Each of the entries below needs to be given again exactly.
◇ ◇ ◇ ◇ ◇
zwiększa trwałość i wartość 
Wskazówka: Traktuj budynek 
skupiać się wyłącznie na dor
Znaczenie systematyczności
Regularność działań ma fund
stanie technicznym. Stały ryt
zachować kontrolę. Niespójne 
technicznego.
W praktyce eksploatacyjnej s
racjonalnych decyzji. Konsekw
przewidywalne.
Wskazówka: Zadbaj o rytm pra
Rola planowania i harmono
◇ ◇ ◇ ◇ ◇
Response to this task:
zwiększa trwałość i wartość 
Wskazówka: Traktuj budynek 
skupiać się wyłącznie na dor
Znaczenie systematyczności
Regularność działań ma fund
stanie technicznym. Stały ryt
zachować kontrolę. Niespójne 
technicznego.
W praktyce eksploatacyjnej s
racjonalnych decyzji. Konsekw
przewidywalne.
Wskazówka: Zadbaj o rytm pra
Rola planowania i harmono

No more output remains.